課題内容 - 項目の先頭行から「text_box システムの再開 [53, 348, 407, 425]」を含む行までを、両端の行も含めて一字一句変えずに出力せよ。

(データセット抜粋)
>>

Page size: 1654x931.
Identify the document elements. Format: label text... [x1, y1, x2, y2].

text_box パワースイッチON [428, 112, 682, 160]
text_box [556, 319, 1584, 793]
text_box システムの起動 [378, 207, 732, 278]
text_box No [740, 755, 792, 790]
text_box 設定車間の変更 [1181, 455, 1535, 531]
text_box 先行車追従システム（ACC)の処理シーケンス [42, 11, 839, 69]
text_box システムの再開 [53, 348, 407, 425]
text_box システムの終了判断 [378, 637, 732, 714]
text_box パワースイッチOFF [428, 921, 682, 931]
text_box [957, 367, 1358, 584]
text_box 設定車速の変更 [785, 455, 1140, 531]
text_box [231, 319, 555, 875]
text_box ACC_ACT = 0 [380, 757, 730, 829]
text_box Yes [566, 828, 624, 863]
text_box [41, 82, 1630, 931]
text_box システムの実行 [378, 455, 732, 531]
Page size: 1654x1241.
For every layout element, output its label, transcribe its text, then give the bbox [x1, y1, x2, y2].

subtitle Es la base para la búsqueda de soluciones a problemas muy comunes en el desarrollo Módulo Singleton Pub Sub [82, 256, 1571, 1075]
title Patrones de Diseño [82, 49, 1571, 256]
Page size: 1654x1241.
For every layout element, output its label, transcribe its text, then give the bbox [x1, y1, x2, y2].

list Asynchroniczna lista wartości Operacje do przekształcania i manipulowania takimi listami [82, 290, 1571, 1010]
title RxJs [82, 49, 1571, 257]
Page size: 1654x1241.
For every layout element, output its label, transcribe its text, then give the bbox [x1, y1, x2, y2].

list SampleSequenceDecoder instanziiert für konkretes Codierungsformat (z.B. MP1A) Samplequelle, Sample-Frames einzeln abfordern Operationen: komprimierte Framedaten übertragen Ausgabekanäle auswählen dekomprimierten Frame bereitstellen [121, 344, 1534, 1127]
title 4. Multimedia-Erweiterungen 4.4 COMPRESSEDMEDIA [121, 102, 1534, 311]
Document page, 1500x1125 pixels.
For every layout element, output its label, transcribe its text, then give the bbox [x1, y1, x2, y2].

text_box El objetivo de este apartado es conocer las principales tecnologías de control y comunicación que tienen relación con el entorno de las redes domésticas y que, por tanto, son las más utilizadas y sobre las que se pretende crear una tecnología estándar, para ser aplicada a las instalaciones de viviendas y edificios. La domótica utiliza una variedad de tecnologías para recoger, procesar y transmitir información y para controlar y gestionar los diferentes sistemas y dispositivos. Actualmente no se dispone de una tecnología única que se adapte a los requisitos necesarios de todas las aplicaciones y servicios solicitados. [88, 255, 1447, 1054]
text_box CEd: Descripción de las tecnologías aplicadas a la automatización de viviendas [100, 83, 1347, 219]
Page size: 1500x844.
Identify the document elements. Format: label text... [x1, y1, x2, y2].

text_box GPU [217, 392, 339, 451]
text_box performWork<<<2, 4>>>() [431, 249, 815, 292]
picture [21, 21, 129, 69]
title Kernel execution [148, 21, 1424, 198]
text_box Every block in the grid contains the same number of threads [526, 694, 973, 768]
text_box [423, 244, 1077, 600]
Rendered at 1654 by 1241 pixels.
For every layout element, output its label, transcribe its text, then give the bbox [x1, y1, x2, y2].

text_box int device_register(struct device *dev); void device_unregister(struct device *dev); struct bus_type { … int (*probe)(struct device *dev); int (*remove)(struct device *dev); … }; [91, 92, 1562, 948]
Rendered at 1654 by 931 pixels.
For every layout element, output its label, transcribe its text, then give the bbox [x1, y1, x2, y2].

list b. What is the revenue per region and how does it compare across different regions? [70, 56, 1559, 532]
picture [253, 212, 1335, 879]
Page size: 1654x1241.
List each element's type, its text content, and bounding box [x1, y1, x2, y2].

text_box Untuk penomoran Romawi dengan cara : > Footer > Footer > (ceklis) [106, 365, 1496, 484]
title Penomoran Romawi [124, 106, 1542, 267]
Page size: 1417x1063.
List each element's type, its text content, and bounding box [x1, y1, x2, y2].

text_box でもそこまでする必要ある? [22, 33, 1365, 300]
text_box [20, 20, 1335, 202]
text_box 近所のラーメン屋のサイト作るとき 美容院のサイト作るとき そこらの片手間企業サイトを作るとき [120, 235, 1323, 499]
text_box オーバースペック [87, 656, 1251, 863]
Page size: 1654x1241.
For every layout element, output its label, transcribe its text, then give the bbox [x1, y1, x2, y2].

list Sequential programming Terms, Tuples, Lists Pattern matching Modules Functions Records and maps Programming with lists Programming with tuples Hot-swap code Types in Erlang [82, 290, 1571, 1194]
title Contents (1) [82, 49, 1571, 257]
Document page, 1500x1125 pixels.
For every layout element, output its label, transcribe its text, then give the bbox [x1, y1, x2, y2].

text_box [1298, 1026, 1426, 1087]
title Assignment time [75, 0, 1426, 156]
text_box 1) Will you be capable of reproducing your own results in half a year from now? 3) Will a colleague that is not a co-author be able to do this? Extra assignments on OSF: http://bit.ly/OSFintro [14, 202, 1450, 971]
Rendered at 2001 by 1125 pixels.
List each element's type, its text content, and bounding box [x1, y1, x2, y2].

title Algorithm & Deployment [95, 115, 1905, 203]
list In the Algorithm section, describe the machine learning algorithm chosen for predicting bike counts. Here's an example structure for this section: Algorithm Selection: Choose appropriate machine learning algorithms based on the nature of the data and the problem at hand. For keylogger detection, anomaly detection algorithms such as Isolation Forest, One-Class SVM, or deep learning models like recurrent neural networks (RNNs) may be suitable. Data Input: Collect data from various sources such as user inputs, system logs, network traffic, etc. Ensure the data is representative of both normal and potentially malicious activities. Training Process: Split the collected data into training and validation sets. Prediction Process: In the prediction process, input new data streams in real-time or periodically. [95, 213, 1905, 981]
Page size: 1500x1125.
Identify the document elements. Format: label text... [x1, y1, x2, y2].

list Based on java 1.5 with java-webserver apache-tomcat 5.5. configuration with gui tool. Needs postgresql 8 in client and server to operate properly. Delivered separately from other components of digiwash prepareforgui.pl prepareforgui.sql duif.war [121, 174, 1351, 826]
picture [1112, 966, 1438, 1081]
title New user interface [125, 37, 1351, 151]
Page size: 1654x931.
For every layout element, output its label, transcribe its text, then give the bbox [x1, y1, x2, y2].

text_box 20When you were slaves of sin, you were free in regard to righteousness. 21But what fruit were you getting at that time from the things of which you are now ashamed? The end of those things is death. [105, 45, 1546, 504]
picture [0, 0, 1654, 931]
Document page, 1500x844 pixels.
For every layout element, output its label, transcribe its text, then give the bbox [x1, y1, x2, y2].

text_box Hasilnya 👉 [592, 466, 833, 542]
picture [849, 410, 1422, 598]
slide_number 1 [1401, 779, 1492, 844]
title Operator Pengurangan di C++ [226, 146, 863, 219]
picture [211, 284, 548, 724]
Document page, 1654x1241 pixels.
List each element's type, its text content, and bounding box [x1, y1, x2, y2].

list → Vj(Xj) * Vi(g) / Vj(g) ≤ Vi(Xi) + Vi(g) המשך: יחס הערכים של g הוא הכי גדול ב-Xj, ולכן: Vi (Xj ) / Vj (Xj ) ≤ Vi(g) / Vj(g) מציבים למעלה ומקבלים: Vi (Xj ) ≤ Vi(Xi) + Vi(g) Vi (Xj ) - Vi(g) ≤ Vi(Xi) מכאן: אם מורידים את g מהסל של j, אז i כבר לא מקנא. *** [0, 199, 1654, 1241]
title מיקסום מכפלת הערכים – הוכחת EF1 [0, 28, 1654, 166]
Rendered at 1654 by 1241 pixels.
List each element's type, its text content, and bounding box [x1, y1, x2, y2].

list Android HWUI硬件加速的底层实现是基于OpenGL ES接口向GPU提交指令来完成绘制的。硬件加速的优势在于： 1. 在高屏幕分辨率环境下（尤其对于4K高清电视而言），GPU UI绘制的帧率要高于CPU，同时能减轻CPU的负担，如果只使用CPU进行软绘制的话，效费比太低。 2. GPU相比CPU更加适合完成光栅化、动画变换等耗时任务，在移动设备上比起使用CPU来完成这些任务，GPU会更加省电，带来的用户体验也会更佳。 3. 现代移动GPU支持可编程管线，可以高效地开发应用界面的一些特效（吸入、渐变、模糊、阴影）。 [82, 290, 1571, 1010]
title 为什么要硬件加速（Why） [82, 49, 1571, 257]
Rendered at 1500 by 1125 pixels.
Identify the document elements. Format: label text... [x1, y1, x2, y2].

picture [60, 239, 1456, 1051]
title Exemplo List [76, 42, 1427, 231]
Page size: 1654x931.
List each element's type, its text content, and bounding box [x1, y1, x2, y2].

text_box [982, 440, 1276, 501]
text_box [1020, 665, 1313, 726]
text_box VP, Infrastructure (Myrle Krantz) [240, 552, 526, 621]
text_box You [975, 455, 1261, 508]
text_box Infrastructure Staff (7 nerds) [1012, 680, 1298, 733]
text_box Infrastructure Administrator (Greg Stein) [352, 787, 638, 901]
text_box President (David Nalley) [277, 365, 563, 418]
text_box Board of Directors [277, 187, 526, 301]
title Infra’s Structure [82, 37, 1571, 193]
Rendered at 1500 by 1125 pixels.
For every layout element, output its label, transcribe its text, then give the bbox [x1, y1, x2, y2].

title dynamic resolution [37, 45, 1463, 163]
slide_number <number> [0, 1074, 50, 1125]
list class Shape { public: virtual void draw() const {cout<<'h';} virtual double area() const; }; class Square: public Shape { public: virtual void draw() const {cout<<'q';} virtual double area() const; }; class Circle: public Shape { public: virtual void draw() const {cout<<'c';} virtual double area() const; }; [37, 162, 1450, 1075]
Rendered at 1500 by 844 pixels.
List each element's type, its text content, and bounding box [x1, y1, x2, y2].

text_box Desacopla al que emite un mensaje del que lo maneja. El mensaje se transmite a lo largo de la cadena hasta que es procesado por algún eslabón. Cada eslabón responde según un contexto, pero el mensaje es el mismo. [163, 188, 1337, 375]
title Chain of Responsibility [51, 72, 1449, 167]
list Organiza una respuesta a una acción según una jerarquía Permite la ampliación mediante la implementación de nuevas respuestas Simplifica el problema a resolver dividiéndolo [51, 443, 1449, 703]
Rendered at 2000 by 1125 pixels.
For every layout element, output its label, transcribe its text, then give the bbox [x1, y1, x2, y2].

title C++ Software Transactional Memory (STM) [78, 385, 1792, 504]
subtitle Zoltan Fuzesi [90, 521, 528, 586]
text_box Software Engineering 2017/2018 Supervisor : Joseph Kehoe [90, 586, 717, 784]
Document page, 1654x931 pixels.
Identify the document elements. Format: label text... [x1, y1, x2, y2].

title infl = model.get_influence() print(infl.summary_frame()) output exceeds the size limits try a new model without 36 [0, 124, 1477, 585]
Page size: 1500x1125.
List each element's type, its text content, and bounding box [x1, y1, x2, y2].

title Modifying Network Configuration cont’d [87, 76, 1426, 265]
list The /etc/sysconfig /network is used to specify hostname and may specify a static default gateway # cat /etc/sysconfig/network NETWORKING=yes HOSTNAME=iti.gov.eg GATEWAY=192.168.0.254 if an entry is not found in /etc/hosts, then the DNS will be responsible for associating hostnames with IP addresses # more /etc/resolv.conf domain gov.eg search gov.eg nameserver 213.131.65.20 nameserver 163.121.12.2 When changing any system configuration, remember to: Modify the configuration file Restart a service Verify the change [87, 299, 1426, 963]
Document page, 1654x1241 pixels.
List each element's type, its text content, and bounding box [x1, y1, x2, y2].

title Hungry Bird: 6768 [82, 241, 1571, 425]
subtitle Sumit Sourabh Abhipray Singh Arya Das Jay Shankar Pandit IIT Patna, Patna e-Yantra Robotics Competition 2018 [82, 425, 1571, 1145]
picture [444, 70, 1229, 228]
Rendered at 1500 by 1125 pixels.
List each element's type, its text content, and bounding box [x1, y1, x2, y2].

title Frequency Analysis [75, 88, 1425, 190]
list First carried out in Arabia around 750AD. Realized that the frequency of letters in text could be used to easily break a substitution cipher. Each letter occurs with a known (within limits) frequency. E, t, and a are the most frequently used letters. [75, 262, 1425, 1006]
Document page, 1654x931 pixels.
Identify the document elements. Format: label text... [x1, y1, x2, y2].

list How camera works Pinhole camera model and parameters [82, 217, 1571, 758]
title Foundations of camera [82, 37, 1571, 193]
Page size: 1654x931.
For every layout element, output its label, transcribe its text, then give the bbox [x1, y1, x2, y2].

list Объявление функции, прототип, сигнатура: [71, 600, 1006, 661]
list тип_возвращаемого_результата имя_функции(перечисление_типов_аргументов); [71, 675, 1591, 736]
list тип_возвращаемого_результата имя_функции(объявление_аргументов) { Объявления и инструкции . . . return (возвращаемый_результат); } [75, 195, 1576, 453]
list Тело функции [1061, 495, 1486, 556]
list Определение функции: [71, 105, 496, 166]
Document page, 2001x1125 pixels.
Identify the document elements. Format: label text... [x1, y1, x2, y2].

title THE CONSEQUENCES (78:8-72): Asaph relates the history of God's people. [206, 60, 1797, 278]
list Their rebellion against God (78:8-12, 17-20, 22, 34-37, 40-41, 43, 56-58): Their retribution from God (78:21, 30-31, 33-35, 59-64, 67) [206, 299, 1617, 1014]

<<

解答 -
Page size: 1654x931.
Identify the document elements. Format: label text... [x1, y1, x2, y2].

text_box パワースイッチON [428, 112, 682, 160]
text_box [556, 319, 1584, 793]
text_box システムの起動 [378, 207, 732, 278]
text_box No [740, 755, 792, 790]
text_box 設定車間の変更 [1181, 455, 1535, 531]
text_box 先行車追従システム（ACC)の処理シーケンス [42, 11, 839, 69]
text_box システムの再開 [53, 348, 407, 425]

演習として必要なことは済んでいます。